Wednesday, March 6, 2013

The Bathroom Expert

Today I'm going to share my expertise in one of the most disgusting places in the world. People only go there because they have to, and many people avoid them at all costs. Children love them, and feel compelled to touch each and every surface in them. They are...public bathrooms.
How does one become an expert on public bathrooms? I'm glad you asked. Allow me to explain. My cousin assures me that every single time I went anywhere with her family when I was a kid they had to find me a bathroom. My husband on more than one occasion has called me the "bathroomingest woman" he's ever seen, and no, I wasn't pregnant at the time. Having been blessed with what he lovingly refers to as my "microbladder" I find myself in search of a restroom fairly often. Add three kids who always have to go (they never have to go when we leave home) and I know precisely where nearly every public restroom in Tupelo, Mooreville, and Mantachie is located.
Public restrooms are not all bad. I've visited nearly every one in North Mississippi. You can learn a lot. For instance, a gentleman named Phil has a very large, ahem, member. And for a good time you should call a young lady named Mary. Sally is a man-stealing homewrecker, Chris is a homosexual, and John should really try some Viagra. Oh, and Shelly passed through Tupelo on her spring break trip to Panama Beach. So much vital information can be gleaned from bathroom wall graffiti! Now that my kids can read, checking out a stall before they go in has taken on a whole new meaning.

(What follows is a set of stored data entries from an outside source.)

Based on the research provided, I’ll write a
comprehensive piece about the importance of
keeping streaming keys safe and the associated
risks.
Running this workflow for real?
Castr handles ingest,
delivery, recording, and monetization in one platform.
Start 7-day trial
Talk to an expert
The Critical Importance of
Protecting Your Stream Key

Public restrooms are not always well thought out. Early on, I figured out that a double stroller will only fit in a handicapped stall. Bathrooms with one of those were a plus! These days, I still look for the big stall, since I generally have a herd of small children with me. Not too long ago, I led the parade into the big stall and saw something I've never seen before! (I know, I was as surprised as you are.) The toilet paper holder was on the opposite wall from the toilet. Keep in mind that this was a HANDICAPPED stall. How the heck is a disabled person supposed to reach the toilet paper when I can't do it? Shouldn't that be against some sort of law? You know, all disabled people have the right to freely accessible toilet paper in handicapped stalls? Sheesh. And no, my mental problem does not count as a disability. Ha, ha. Toilet paper location never mattered to me until I had kids. It really presents a problem when they've locked the door, done their business, and suddenly realize that their arms are too short to reach the toilet paper. True story.
Being a public restroom expert, I was caught off guard yet again the other day at Kroger. We ran in to  pick up just a few things and of course, the kids had to pee. Having been there, done that, I knew right where the restroom was. One child headed into the small stall, closed the door, sat down, and WHACK! Wailing commenced, and all sorts of things began to run through my mind. What on Earth? Had she fallen in the toilet? Pulled the toilet paper dispenser off the wall? Nope! Even better! When my daughter reached for the toilet paper, the unlocked dispenser swung open and hit her hard, right across the bridge of her nose. Never a dull moment around here!